Consignes |
A. D'après l'extrait sur l'État-nation en Espagne, quelles deux régions industrielles modernes émergent à la fin du XIXe siècle ?
B. Poursuivez l'extrait sur l'État-nation et le nationalisme catalan à partir de sa dernière phrase.

L’État-nation est relativement récent. L’historien tchèque, Miroslav Hroch remarque : « Au

début du XIX e siècle, il n’y avait en Europe que huit États-nations avec une langue littéraire plus ou

moins développée, avec une tradition de haute culture et avec des élites gouvernementales établies ».

Il apparaît que la constitution de l’État-nation coïncide avec le développement d’une

bourgeoisie nationale consciente de ses intérêts et l’essor de la révolution industrielle. Qu’en est-il du

cas de l’Espagne ? Ni au XIX e ni au début du XX e , la bourgeoisie libérale n’a été capable de se doter

des instruments indispensables à la constitution de la nation : l’école, l’industrie et le service militaire

citoyen. La Restauration des Bourbons en 1874, directement pilotée depuis l’École militaire de

Sandhurst en Angleterre, ne parviendra pas à moderniser l’État libéral. Le philosophe Ortega y Gasset,

en 1922, parlait déjà d’une « Espagne invertébrée ».

À la fin du XIX e siècle, deux régions industrielles modernes émergent en Espagne : la

Catalogne et le Pays basque. Progressivement un profond sentiment d’identité va se constituer contre

« l’invasion » d’un prolétariat émigré venu des régions pauvres de la Péninsule : Andalous, Aragonais,

Castillans, Galiciens, Murciens… Cette réaction gagne d’abord le bas clergé, s’étend ensuite à la

hiérarchie ecclésiastique et à grande bourgeoisie industrielle ; particulièrement en Catalogne. Les

coutumes, la langue ne sont-elles pas menacées d’extinction ? En même temps des lettrés, des érudits,

vont faire « renaître » (et/ou imaginer) une histoire de la Catalogne. La grande bourgeoisie textile

catalane, de son côté, va tenter constamment de faire pression sur Madrid afin de bénéficier de

mesures protectionnistes. Bientôt cependant, ce « régionalisme » est dépassé sur sa gauche par un

mouvement « nationaliste », plus radical, encadrant la petite et moyenne paysannerie et bourgeoisie

(« la caseta i el hortet » -la maisonnette et le petit potager-). Ce sera la constitution de l’ERC (Gauche

Républicaine de Catalogne) conduite par le colonel Francesc Macià et ensuite par Lluis Companys.

Données affichées |
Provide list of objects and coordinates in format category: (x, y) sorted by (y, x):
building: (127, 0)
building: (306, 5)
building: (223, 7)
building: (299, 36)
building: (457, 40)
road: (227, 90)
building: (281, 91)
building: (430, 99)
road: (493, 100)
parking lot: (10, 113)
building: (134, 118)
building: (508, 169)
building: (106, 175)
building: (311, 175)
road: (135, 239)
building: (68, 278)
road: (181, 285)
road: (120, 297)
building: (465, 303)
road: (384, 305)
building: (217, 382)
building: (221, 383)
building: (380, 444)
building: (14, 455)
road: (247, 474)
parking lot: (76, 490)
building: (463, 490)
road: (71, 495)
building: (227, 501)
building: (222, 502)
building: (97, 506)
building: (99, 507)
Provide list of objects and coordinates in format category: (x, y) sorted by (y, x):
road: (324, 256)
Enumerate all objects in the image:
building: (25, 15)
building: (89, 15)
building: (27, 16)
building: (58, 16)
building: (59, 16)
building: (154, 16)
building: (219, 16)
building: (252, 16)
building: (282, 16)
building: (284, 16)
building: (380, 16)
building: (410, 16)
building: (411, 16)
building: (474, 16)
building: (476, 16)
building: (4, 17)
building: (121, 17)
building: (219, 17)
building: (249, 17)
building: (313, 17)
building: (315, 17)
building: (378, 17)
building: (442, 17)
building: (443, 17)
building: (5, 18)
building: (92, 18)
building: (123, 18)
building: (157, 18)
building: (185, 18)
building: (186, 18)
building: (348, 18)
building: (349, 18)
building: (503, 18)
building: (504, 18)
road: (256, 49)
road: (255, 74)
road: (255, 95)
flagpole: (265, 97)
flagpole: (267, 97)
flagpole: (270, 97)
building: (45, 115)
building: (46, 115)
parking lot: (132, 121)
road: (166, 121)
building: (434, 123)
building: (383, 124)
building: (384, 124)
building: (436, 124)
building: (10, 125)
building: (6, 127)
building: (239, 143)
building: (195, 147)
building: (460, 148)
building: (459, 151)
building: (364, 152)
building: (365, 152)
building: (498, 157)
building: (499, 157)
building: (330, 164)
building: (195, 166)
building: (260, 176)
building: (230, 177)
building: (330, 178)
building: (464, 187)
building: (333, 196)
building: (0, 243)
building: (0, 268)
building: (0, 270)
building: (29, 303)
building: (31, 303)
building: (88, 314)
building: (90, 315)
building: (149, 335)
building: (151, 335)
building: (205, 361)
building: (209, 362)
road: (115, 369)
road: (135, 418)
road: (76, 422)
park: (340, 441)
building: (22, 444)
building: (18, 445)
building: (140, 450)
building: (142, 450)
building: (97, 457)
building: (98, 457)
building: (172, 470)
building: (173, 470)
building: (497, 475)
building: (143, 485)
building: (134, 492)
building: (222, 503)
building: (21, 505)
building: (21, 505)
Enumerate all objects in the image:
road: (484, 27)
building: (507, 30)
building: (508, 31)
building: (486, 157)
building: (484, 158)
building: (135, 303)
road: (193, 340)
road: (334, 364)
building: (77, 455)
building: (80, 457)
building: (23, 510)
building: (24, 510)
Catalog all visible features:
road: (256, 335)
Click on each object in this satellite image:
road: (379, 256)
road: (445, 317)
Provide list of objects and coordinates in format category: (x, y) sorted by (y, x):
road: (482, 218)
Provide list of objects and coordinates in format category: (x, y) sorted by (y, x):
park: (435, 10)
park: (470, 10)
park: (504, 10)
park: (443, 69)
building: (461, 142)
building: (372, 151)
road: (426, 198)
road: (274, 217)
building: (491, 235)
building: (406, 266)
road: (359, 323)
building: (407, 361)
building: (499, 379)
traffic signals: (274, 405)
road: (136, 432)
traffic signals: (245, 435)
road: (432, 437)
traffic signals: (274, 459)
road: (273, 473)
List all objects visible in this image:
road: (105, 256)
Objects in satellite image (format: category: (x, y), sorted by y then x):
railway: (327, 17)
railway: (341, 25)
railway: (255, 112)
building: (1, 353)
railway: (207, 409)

Réponses |
A. La Catalogne et le Pays basque.

B.
Précédé de peu par la ville basque d’Eibar, Maciá proclame la République catalane avant même

Madrid, le 14 avril 1931. Soulignons, par ailleurs, que cet indépendantisme catalan bourgeois ou

petit-bourgeois s’oppose violemment dans les années 30 aux masses prolétariennes affiliées à la CNT

ou à la FAI.

Franco après sa victoire (1 er avril 1939), interdit toute référence aux langues, traditions et

emblèmes des nationalités périphériques (catalans, basques, galiciens). Le statut d’autonomie est

aboli. Le président de la Généralité, Lluis Companys, livré par Pétain et la Gestapo à Franco, est

torturé et fusillé. Des milliers d’exilés fuient la terreur de la Phalange. Ce qui n’empêche nullement la

bourgeoisie catalane d’adhérer en masse au régime franquiste.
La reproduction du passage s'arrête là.